99年の結成以降で最高のベア額獲得/JAMの今春闘中間総括
(2014年5月28日 調査・解析部)
金属・機械関連の中小労組を多く組織するJAM(眞中行雄会長、約36万人)は27日、福島県福島市で中央委員会を開催し、今春闘の中間総括を確認した。これまでの回答状況をみると、1999年のJAM結成以降で最高のベア額の獲得となったとともに、300人未満の組合でも獲得したベア額の平均が1,500円台を維持していることなどから、産別内での「共闘の効果があった」などと総括した。
平均妥結額は5,072円
今春闘でJAMは、賃上げ(ベア・賃金改善)の要求基準として4,500円を掲げた。ここまでの交渉状況をみると、5月18日現在での妥結率は63.6%で、2011年以降で最も高い進捗率となっている。また今年は、「ベア要求をしているため、粘り強い交渉を例年以上に展開している結果」(藤川副会長)、回答を得ているものの、妥結に至っていない組合の割合が例年よりも高い。
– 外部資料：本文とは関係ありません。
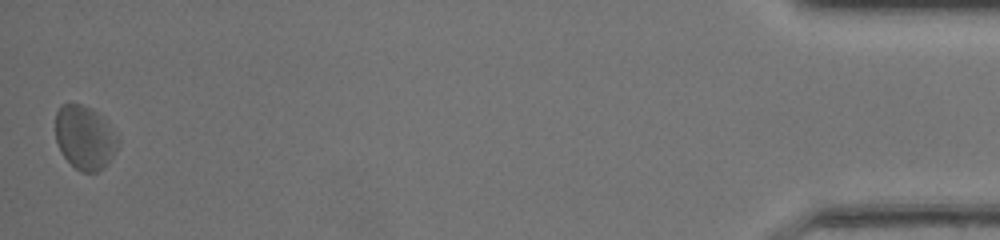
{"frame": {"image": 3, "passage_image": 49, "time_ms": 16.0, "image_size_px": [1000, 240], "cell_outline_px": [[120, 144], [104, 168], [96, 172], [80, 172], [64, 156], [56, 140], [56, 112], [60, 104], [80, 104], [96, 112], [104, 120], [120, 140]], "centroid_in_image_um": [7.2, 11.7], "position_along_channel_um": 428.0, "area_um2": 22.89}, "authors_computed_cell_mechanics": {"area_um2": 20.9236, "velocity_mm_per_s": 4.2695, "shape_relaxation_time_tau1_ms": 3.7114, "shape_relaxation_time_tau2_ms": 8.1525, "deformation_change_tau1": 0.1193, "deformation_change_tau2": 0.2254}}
18日現在の平均賃上げでの要求・回答状況をみると、要求、回答、妥結とも2004年以降でもっとも高い金額となっており、妥結額の平均は5,072円。同一組合で前年と比べると794円増となっている。300人未満の組合だけでみても妥結額は4,825円で、同一組合で前年と比べると764円高い水準となっている。
中小でも1,500円台のベアを獲得
賃金構造維持分と、賃金改善やベアを明示できる組合で、回答を引き出している組合の賃金改善分の平均額をみると、1,519円(521組合)となっており、過去2年の獲得額(2013年=1,080円・143組合、2012年=976円・180組合)を大きく上回った。ベア獲得は100~300人未満、100人未満の組合でも1,500円台を維持しており、中間総括は「規模間の格差がほとんど感じられない」としている。
なお、賃金構造維持分が明示できない組合の回答額の平均をみると、3,900円をやや下回る水準となっており、賃金構造維持分確保だけだった組合の賃上げ回答額(4,400円程度)と比べても差がある。今回の100人未満の要求組合で、賃金構造維持分を把握していない組合は3分の1程度あったが、JAMの藤川慎一副会長は中間総括の提案時に「自分の賃金構造がわかっていないとやはり交渉にならない」と述べた。
「ベア要求を軸とする共闘の効果があった」(中間総括)
これらの回答状況から中間総括は今春闘の主な成果について、まず、組合数、金額ともJAM結成以来最高のベア獲得となったことや、企業状況だけによらない賃金改善の獲得が進んだことなどから、「物価上昇分と生活改善分のベア要求を軸とする共闘の効果があった」とした。また、賃金構造維持分とベアの内訳表示が進んだことなどを理由に「従来から取り組まれてきた賃金実態の把握に基づく賃金是正・改善の取り組みが進んだ」と評価した。
一方、問題点と課題については、賃金維持構造分を超える有額回答を得た場合に、ベアか是正分かなどその中身について、「JAMとして実態把握を進める必要がある」とした。そうした情報の蓄積から中小組合の取り組み強化につなげるとともに、賃金データの把握ができていない組合での具体的な取り組みを進める必要があるとしている。
「生活防衛の観点からは課題を残した」
また、中間総括は、統一闘争という枠組みを踏まえながら「賃金の絶対額水準を重視する、個別賃金の取り組みの一層の強化が必要である」とした。今回のベア獲得額が過年度物価上昇率(総合指数で0.89%)を満たさなかったことについては、「生活防衛という観点から課題を残した」と記述した。
あいさつした眞中会長は今春闘について、「ベアに真正面から取り組むのは2001年以来、賃金改善としても5年ぶりの要求方針となり、当初は一部に不安を訴える声もあった。そのため、オルグ活動に積極的に取り組む必要があると判断し、1、2月に全国を6つのエリアに分け、春闘の意義や経営分析の仕方などを研修するためにオルグに入った。この成果もあって統一要求日の要求提出率が43%と結成以来最高の状況となった」と振り返りながら、来年以降について、「2015年は今年に比べてさらに情勢の厳しさが増すだろう。今後のオルグ活動では今次交渉を評価・点検することを企画しており、回答内容がどうであったのか、交渉でどこが争点となったのかなどについて分析して、2015年に備えたい」と述べた。
中央委員会ではこのほか、2015年度活動方針骨子などを確認した。